Rencontre. La compositrice fribourgeoise, musicienne secrète et déterminée, a imaginé un opéra dans lequel les femmes, pour une fois, sont vivantes plutôt que victimes.
Composer, c’est apprivoiser une forme de solitude, y trouver la force de la concentration et, peu à peu, de la solide confiance. Rencontrée peu avant la création du premier pan de son opéra Les trois soupirs, pour solistes, chœur et orchestre, Caroline Charrière offre d’emblée cette dimension d’intériorité et d’aplomb.
Calme et détermination. Feu sous la braise. La musicienne fribourgeoise avait le projet d’écrire un opéra depuis plusieurs années. Sa collaboration avec la poétesse et dramaturge Isabelle Daccord a déjà donné lieu à plusieurs œuvres vocales mais, cette fois, les dés lyriques sont jetés: ce sont les Euménides, divinités présentes dans l’Orestie d’Eschyle, qui se trouvent au cœur de l’action musicale.
Ou plutôt leur métamorphose, réussie ou non, en «bienveillantes», complices de l’humanité plutôt que cyniques manipulatrices de ses comportements. «L’opéra compte tellement de femmes qui meurent, se suicident, sont tuées… Et si l’on imaginait pour une fois des femmes vivantes et en bonne santé?» sourit la jeune et brune quinquagénaire…
Un art qui interroge
Caroline Charrière aime depuis toujours les mots: «De tempérament timide, j’y ai trouvé un mode d’expression qui me convenait et me permettait de donner corps à ce que je ressentais, au travers des mots des autres.» Mais certains poèmes «demandaient de la musique».
Elle a osé la leur inventer. Initialement flûtiste – elle a approfondi les possibilités de l’instrument auprès d’Aurèle Nicolet, extraordinaire explorateur des musiques d’hier et d’aujourd’hui –, elle a étudié au Conservatoire de Lausanne la théorie musicale, puis l’orchestration et le travail d’écriture avec Jean Balissat, «un compositeur qui m’a aidée à prendre conscience de ce que je voulais et pouvais dire en musique, de manière personnelle et authentique.»
Elle a également suivi une formation de direction et fondé, en 1990, le Chœur de Jade, ensemble vocal féminin avec lequel elle a constitué un large répertoire d’œuvres de divers siècles et pour lequel elle a composé de nombreuses œuvres, dont Les trois soupirs en phase de création.
«Il existe tellement de chœurs mixtes, de chœurs d’hommes: j’avais envie de travailler sur d’autres sonorités», note la musicienne, qui privilégie une musique évocatrice, subtile, attentive aux couleurs, aux nuances de timbres et à la fluidité.

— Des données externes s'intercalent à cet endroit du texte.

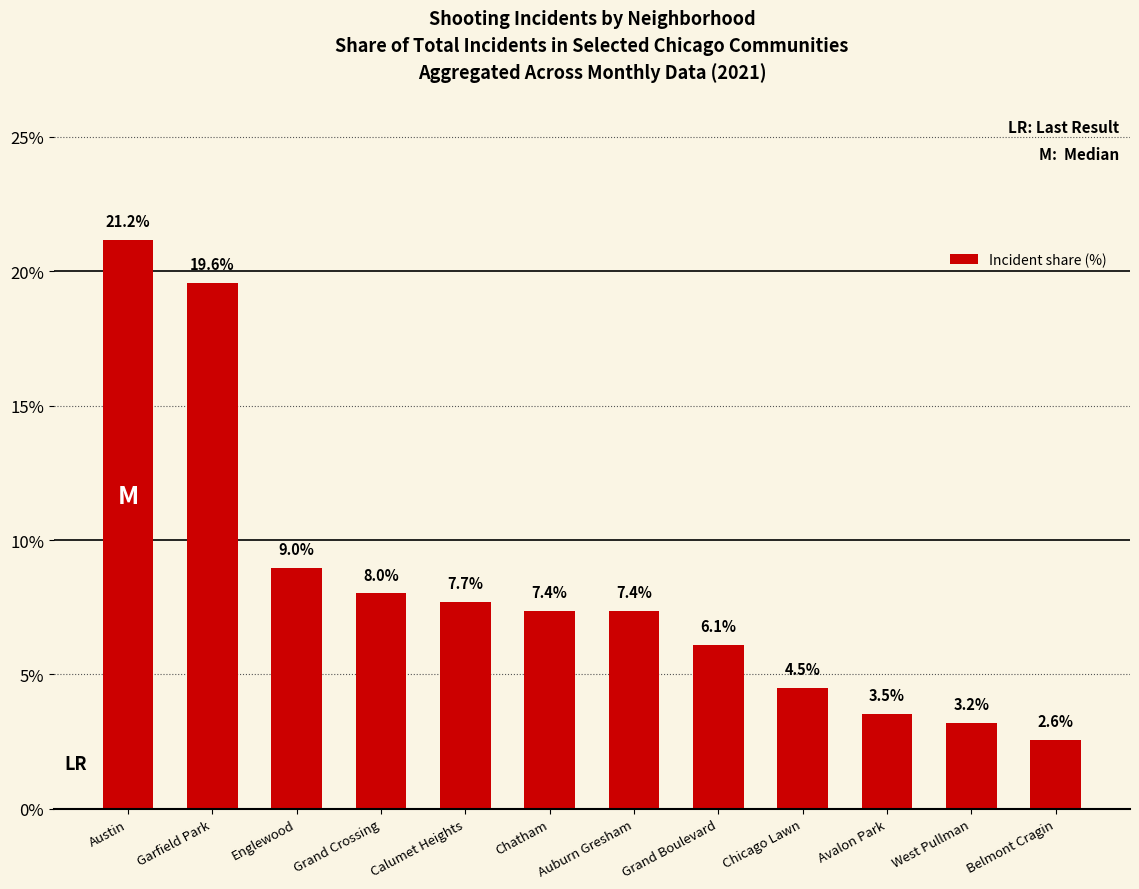

Read the value at Austin.

21.2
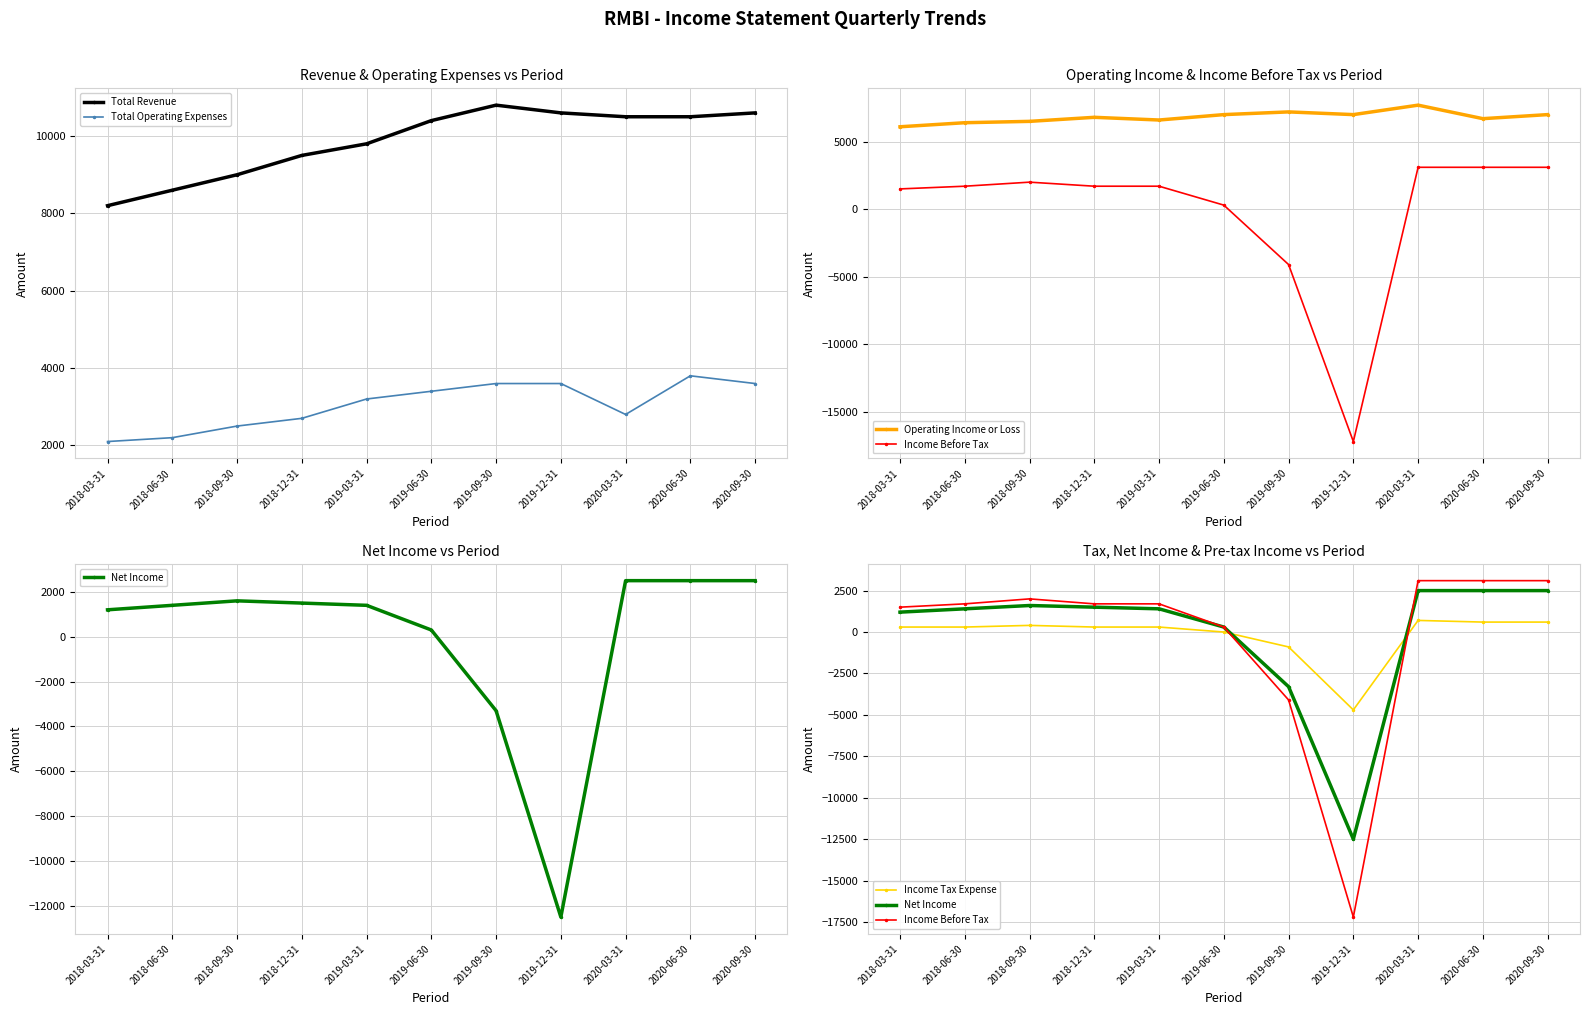

Between 2018-12-31 and 2019-09-30, which series saw the biggest shift?

Income Before Tax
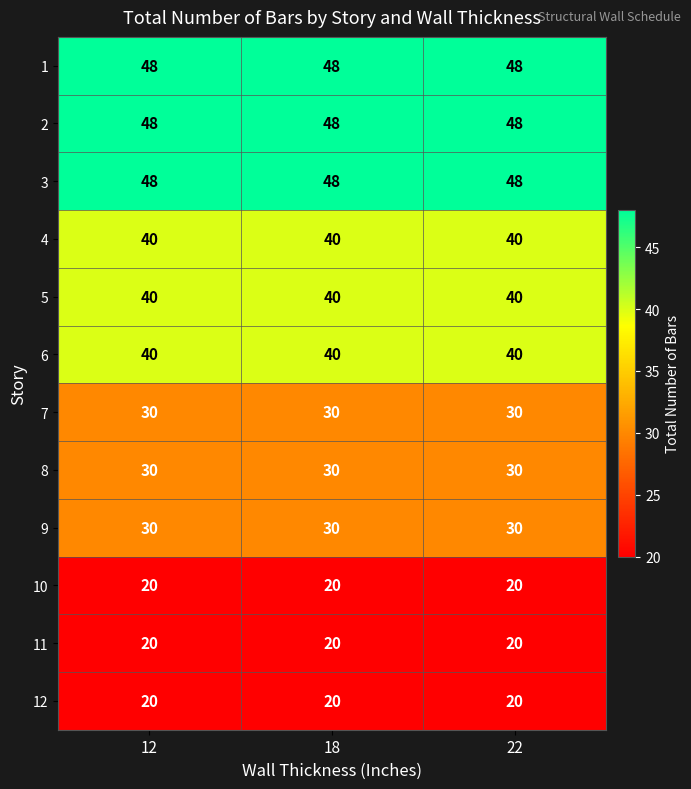

What is the difference between the highest and lowest values at 18?

28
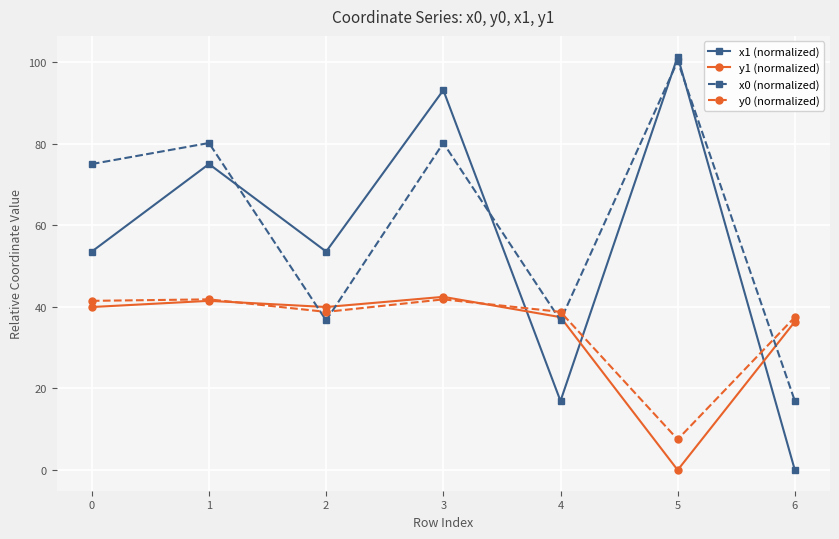

What is the value of the x0 (normalized) point at the 6th from the left?

100.2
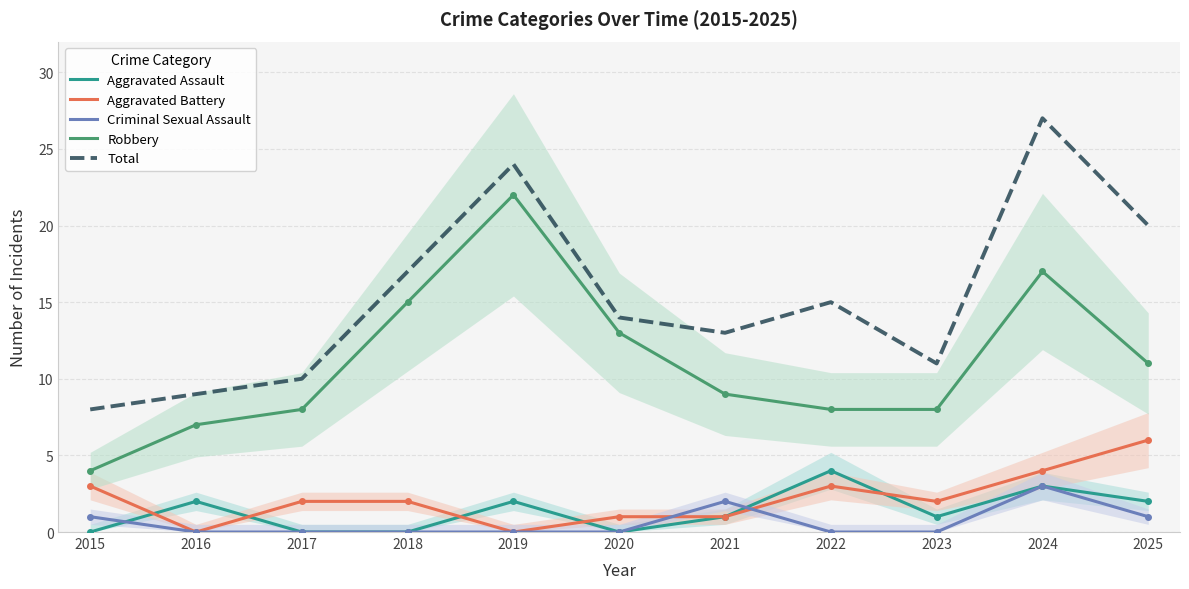

In Criminal Sexual Assault, how many points are higher than both neighbors (excluding endpoints)?

2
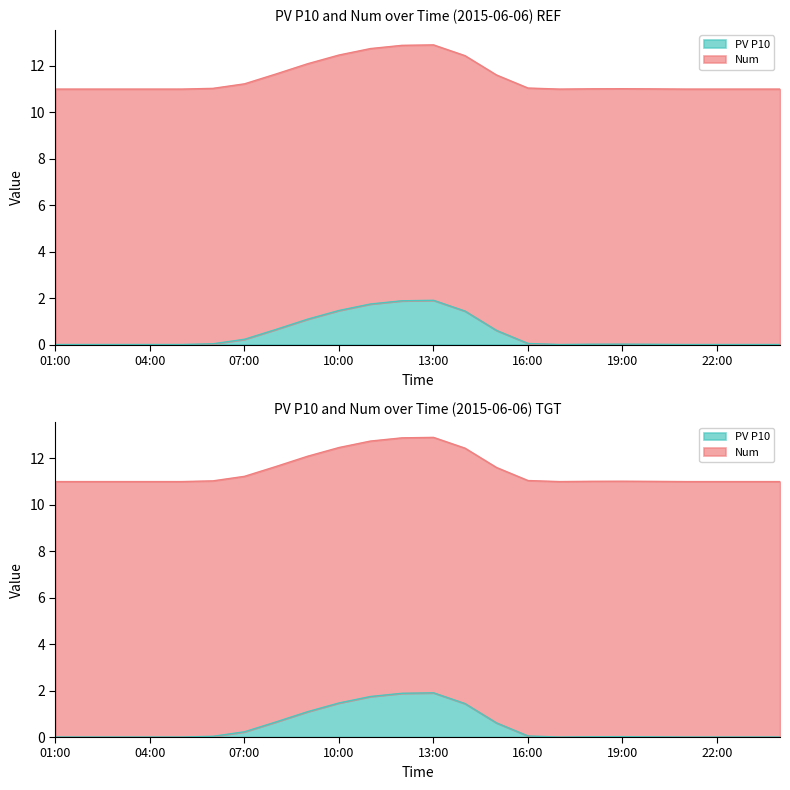

Is it true that the value at 02:00 is 0.0?

True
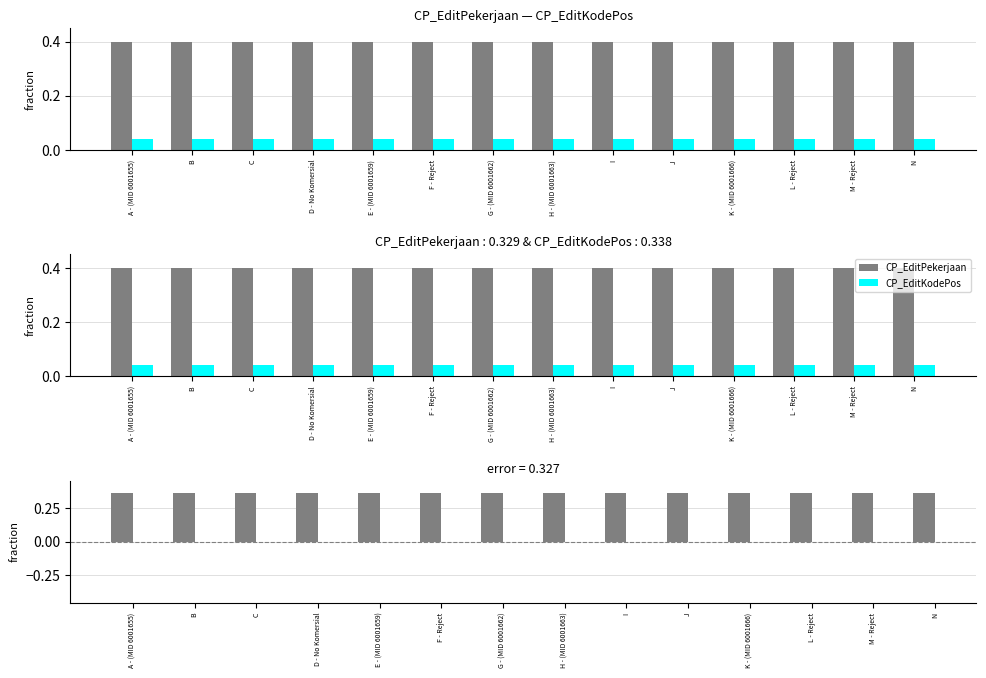

What is the label of the 5th bar from the right?

J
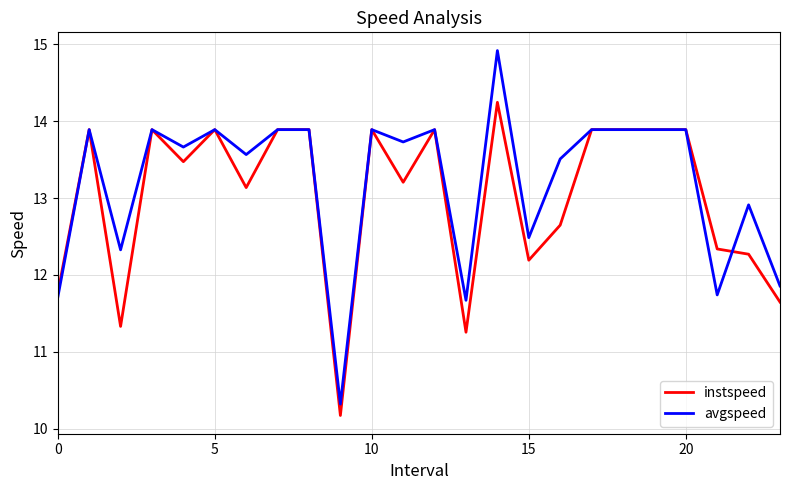

List the series in order of their peak value, lowest first.

instspeed, avgspeed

Dans la lignée de Debussy ou, plus ardemment contrastée, de Ligeti.
Caroline Charrière, qui compose pour voix mais aussi pour ensembles instrumentaux, affirme une musique qui ne se dit pas «féminine» mais qui, sans aucun doute, ose incarner une humanité en tension et en mouvement. Un art qui interroge et suscite l’écoute.